DOCUMENT SECTION:

/---

Wikipedia, the free encyclopedia says:

Although the VIX is often called the “fear index,” a high VIX is not necessarily bearish for stocks. Instead, the VIX is a measure of fear of volatility in either direction, including to the upside. In practical terms, when investors anticipate large upside volatility, they are unwilling to sell upside “call” stock options unless they receive a large premium. Option buyers will be willing to pay such high premiums only if similarly anticipating a large upside move. The resulting aggregate of increases in upside stock option “call” prices raises the VIX just as does the aggregate growth in downside stock “put” option premiums that occurs when option buyers and sellers anticipate a likely sharp move to the downside. When the market is believed as likely to soar as to plummet, writing any option that will cost the writer in the event of a sudden large move in either direction may look equally risky. Hence high VIX readings mean investors see significant risk that the market will move sharply, whether downward or upward. The highest VIX readings occur when investors anticipate that huge moves in either direction are likely. Only when investors perceive neither significant downside risk nor significant upside potential will the VIX be low.

I think the world would be a much better place if we didn’t base our economies on fear wrapped up in alchemical logical structures and emotional triggers. Freemarket seems to mean FreePanicMarket economics. Good stocks fall with bad ones, bad ones rise with good ones. Why? Because there’s movement based on factors and forces that have little or no bearing on what the company is actually doing. Why would people trust their future to such a system? Like I said, I have some stocks, but certainly not enough that would represent my future savings. I like to play, but I’m not suicidal.

\---

RECORDED INFORMATION:
/---

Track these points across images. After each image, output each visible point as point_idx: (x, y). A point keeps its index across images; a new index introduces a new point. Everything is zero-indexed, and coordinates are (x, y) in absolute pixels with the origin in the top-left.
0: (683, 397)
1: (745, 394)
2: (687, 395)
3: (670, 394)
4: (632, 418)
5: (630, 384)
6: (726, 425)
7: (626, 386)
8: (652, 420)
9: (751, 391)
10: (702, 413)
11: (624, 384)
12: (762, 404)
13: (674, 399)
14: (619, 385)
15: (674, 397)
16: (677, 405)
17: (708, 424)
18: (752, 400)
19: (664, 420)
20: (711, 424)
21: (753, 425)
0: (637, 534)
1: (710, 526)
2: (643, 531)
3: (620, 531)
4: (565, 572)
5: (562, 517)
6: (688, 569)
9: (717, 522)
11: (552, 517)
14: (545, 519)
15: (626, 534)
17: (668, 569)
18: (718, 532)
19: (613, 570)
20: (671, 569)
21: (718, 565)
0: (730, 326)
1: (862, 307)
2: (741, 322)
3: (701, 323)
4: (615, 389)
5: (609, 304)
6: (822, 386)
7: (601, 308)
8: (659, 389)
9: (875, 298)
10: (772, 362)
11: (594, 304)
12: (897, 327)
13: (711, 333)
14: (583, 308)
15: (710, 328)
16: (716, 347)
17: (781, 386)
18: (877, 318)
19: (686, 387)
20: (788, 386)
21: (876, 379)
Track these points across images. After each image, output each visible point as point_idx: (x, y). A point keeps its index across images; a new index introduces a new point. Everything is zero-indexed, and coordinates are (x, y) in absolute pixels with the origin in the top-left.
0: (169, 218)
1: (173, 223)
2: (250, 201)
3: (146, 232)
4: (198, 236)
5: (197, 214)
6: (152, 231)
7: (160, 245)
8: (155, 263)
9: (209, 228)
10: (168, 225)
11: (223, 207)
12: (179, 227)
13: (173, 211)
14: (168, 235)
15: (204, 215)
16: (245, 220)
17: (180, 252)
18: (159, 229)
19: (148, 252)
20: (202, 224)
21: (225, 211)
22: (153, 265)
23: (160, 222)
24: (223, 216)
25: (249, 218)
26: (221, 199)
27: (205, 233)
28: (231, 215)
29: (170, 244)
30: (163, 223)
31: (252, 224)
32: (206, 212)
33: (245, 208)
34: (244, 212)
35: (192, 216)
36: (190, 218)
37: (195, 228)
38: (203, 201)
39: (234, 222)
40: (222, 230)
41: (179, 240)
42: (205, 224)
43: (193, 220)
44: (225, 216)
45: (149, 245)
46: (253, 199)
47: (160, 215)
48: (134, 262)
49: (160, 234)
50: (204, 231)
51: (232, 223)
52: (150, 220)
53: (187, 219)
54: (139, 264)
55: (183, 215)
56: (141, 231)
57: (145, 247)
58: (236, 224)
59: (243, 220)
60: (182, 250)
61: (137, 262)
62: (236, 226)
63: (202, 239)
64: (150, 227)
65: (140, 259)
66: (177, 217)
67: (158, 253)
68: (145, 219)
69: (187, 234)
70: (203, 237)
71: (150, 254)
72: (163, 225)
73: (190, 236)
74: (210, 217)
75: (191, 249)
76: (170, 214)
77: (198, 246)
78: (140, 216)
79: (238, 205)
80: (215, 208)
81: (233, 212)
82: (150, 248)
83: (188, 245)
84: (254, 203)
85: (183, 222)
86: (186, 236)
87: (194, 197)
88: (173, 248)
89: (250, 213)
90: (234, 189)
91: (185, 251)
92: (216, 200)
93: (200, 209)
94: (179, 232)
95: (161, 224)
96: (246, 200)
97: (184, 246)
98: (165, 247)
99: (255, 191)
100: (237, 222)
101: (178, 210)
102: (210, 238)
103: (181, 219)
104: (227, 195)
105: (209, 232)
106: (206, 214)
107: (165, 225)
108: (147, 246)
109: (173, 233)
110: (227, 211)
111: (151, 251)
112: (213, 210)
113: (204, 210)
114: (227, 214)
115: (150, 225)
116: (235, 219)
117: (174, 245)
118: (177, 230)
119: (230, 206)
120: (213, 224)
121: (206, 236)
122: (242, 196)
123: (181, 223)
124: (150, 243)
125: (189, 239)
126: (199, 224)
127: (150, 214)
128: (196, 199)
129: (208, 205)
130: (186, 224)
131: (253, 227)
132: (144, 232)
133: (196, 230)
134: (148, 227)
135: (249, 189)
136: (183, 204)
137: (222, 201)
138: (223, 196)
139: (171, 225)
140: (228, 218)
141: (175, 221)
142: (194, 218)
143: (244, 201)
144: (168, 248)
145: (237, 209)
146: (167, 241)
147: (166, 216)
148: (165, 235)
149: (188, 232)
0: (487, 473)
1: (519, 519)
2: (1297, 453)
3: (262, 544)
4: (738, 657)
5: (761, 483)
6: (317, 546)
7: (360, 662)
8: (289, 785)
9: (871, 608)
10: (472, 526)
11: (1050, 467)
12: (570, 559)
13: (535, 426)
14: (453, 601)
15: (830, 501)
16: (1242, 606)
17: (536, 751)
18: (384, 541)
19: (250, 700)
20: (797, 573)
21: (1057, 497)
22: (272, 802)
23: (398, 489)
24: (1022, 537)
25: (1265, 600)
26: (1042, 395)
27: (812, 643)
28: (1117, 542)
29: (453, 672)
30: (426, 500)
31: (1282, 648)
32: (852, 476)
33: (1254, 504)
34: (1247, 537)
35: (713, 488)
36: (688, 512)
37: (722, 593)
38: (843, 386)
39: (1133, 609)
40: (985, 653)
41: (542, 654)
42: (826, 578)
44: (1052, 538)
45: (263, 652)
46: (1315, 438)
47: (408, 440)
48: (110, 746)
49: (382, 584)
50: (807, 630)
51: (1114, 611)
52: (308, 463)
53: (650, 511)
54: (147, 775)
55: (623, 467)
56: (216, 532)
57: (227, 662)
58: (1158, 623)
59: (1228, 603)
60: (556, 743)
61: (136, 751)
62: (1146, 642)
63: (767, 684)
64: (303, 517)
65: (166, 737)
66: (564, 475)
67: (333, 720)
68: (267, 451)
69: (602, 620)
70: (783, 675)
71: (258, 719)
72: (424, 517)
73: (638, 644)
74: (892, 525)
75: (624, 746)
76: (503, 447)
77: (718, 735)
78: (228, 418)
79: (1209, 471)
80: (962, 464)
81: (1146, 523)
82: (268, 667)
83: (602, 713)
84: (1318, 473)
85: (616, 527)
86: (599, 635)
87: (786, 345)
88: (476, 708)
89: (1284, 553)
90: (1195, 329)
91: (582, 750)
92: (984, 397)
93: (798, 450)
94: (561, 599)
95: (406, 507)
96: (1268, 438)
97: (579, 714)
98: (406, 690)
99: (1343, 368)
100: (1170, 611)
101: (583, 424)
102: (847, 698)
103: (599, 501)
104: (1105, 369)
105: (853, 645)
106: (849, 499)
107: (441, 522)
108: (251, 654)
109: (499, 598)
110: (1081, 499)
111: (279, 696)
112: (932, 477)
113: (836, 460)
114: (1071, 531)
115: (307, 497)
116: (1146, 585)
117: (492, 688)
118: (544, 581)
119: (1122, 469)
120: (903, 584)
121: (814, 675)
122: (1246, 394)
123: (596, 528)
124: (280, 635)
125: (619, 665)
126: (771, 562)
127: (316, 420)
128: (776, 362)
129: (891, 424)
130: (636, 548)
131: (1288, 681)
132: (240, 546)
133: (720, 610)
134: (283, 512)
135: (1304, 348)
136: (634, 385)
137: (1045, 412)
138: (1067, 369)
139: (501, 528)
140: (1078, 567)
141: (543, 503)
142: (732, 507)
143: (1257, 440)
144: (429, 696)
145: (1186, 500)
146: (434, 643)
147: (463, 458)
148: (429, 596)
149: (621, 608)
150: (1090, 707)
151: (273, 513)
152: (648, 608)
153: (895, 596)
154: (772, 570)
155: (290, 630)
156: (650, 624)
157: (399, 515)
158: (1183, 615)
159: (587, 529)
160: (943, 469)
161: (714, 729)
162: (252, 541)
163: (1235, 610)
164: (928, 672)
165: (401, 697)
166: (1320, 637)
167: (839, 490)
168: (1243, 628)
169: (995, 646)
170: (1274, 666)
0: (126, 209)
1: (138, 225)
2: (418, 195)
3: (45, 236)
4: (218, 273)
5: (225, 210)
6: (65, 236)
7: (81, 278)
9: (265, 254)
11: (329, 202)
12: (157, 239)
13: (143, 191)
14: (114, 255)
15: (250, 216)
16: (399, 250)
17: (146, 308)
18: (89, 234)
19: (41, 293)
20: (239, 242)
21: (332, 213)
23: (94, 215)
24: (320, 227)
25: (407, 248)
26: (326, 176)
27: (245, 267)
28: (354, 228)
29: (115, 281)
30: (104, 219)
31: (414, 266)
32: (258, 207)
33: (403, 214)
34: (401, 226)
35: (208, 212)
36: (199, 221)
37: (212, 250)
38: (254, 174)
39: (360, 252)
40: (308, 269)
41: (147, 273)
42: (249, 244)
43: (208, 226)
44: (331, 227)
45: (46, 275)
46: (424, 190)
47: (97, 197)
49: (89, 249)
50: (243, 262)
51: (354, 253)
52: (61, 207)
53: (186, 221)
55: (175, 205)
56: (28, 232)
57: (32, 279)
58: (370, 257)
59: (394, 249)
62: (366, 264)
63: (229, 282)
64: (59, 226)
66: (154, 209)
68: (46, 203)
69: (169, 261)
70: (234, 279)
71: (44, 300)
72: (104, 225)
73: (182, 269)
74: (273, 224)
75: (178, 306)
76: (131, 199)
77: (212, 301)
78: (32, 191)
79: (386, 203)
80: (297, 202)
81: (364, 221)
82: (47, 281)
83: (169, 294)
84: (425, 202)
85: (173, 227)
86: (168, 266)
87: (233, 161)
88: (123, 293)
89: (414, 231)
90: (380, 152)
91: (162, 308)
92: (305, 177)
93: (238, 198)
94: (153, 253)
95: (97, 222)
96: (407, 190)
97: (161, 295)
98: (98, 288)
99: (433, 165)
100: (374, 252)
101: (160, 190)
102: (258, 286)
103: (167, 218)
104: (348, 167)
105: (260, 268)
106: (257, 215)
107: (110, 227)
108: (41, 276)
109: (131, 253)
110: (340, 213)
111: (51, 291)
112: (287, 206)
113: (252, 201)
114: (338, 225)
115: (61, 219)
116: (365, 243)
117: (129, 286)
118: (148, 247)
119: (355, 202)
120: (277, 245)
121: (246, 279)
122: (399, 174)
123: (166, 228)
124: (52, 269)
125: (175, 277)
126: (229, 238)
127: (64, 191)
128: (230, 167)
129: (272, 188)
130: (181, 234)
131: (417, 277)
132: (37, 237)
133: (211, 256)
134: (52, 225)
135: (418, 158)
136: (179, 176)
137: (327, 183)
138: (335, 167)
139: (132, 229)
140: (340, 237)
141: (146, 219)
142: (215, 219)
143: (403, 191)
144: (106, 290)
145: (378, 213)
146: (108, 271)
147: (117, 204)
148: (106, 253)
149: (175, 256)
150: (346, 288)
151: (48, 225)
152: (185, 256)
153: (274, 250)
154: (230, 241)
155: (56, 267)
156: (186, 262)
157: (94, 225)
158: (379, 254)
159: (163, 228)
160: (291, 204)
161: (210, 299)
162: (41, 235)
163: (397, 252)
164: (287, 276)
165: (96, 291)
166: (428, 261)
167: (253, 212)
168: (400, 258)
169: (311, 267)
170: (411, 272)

\---

EXERCISE INSTRUCTIONS:
1) Repeat the text about the VIX word for word.
2) Format the rows as a Markdown table with the columns Num and Entry, where Num is a running row number and Entry is the row itself, and skip any blank rows. Begin at the row that contains "150: (1090, 707)" and stop after the row that contains "14: (114, 255)".
The text about the VIX and the rows were taken from separate sources.

SOLVED TASKS:
1)
Wikipedia, the free encyclopedia says:

Although the VIX is often called the “fear index,” a high VIX is not necessarily bearish for stocks. Instead, the VIX is a measure of fear of volatility in either direction, including to the upside. In practical terms, when investors anticipate large upside volatility, they are unwilling to sell upside “call” stock options unless they receive a large premium. Option buyers will be willing to pay such high premiums only if similarly anticipating a large upside move. The resulting aggregate of increases in upside stock option “call” prices raises the VIX just as does the aggregate growth in downside stock “put” option premiums that occurs when option buyers and sellers anticipate a likely sharp move to the downside. When the market is believed as likely to soar as to plummet, writing any option that will cost the writer in the event of a sudden large move in either direction may look equally risky. Hence high VIX readings mean investors see significant risk that the market will move sharply, whether downward or upward. The highest VIX readings occur when investors anticipate that huge moves in either direction are likely. Only when investors perceive neither significant downside risk nor significant upside potential will the VIX be low.

I think the world would be a much better place if we didn’t base our economies on fear wrapped up in alchemical logical structures and emotional triggers. Freemarket seems to mean FreePanicMarket economics. Good stocks fall with bad ones, bad ones rise with good ones. Why? Because there’s movement based on factors and forces that have little or no bearing on what the company is actually doing. Why would people trust their future to such a system? Like I said, I have some stocks, but certainly not enough that would represent my future savings. I like to play, but I’m not suicidal.

2)
| Num | Entry |
|---|---|
| 1 | 150: (1090, 707) |
| 2 | 151: (273, 513) |
| 3 | 152: (648, 608) |
| 4 | 153: (895, 596) |
| 5 | 154: (772, 570) |
| 6 | 155: (290, 630) |
| 7 | 156: (650, 624) |
| 8 | 157: (399, 515) |
| 9 | 158: (1183, 615) |
| 10 | 159: (587, 529) |
| 11 | 160: (943, 469) |
| 12 | 161: (714, 729) |
| 13 | 162: (252, 541) |
| 14 | 163: (1235, 610) |
| 15 | 164: (928, 672) |
| 16 | 165: (401, 697) |
| 17 | 166: (1320, 637) |
| 18 | 167: (839, 490) |
| 19 | 168: (1243, 628) |
| 20 | 169: (995, 646) |
| 21 | 170: (1274, 666) |
| 22 | 0: (126, 209) |
| 23 | 1: (138, 225) |
| 24 | 2: (418, 195) |
| 25 | 3: (45, 236) |
| 26 | 4: (218, 273) |
| 27 | 5: (225, 210) |
| 28 | 6: (65, 236) |
| 29 | 7: (81, 278) |
| 30 | 9: (265, 254) |
| 31 | 11: (329, 202) |
| 32 | 12: (157, 239) |
| 33 | 13: (143, 191) |
| 34 | 14: (114, 255) |